● Exercise objective: Copy each of the rows below word for word, omitting the pictures.

● Provided entries:

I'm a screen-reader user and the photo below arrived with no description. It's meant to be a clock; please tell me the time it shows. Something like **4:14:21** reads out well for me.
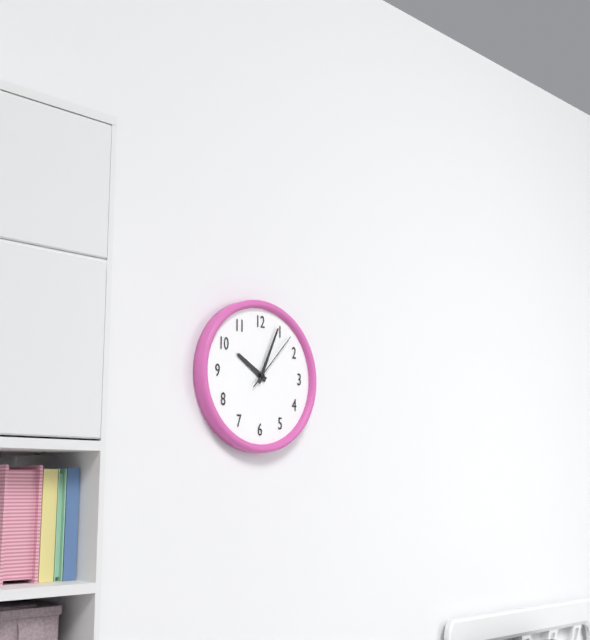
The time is **10:04:07**
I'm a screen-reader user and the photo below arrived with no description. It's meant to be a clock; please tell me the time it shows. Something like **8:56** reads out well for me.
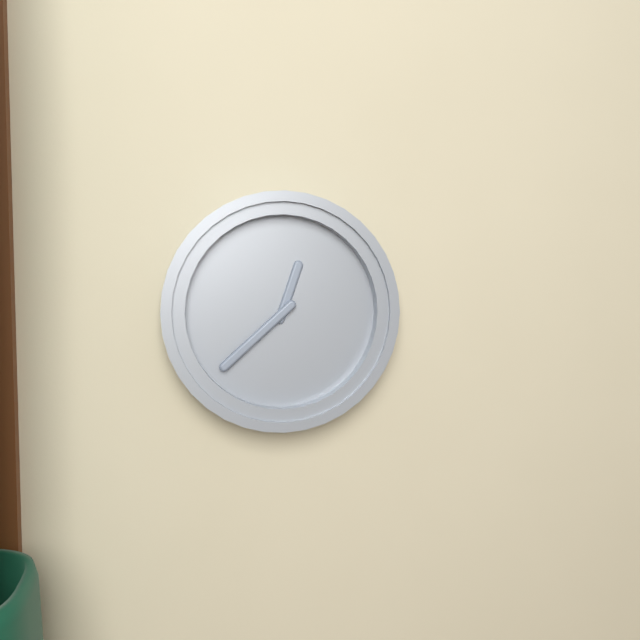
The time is **12:38**
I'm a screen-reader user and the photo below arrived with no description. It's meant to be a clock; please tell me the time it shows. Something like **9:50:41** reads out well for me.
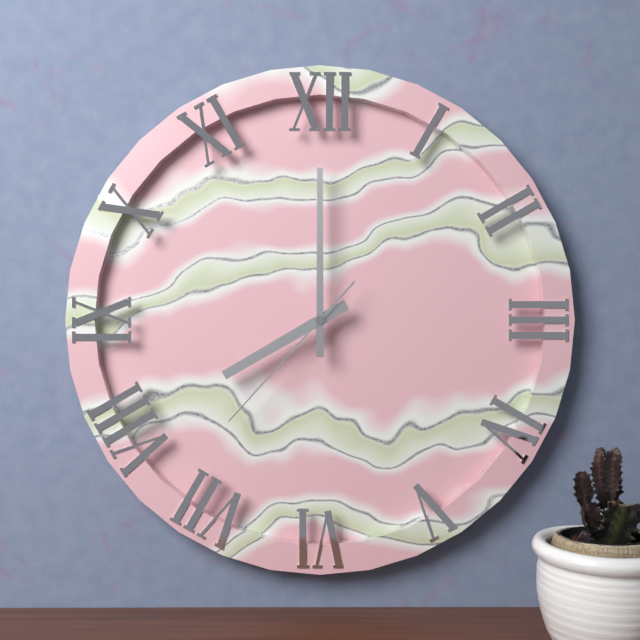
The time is **8:00:37**
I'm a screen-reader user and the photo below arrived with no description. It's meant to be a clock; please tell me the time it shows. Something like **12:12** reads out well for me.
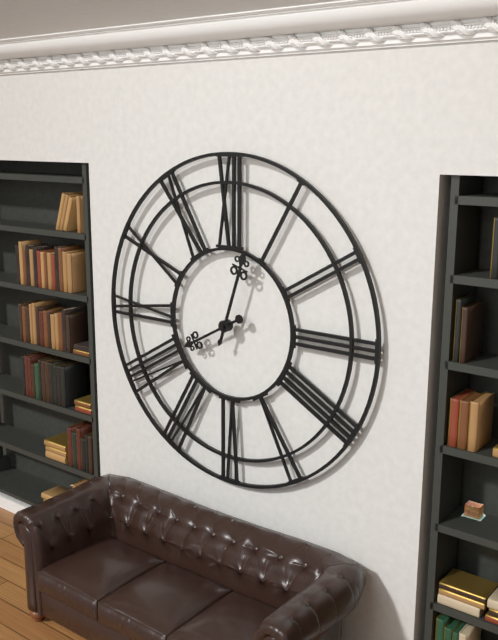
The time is **8:03**
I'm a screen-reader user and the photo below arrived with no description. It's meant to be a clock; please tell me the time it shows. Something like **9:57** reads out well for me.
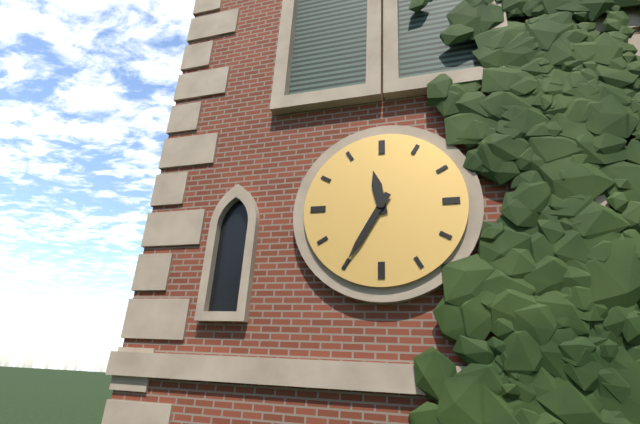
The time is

● Result:
I'm a screen-reader user and the photo below arrived with no description. It's meant to be a clock; please tell me the time it shows. Something like **4:14:21** reads out well for me.
The time is **10:04:07**
I'm a screen-reader user and the photo below arrived with no description. It's meant to be a clock; please tell me the time it shows. Something like **8:56** reads out well for me.
The time is **12:38**
I'm a screen-reader user and the photo below arrived with no description. It's meant to be a clock; please tell me the time it shows. Something like **9:50:41** reads out well for me.
The time is **8:00:37**
I'm a screen-reader user and the photo below arrived with no description. It's meant to be a clock; please tell me the time it shows. Something like **12:12** reads out well for me.
The time is **8:03**
I'm a screen-reader user and the photo below arrived with no description. It's meant to be a clock; please tell me the time it shows. Something like **9:57** reads out well for me.
The time is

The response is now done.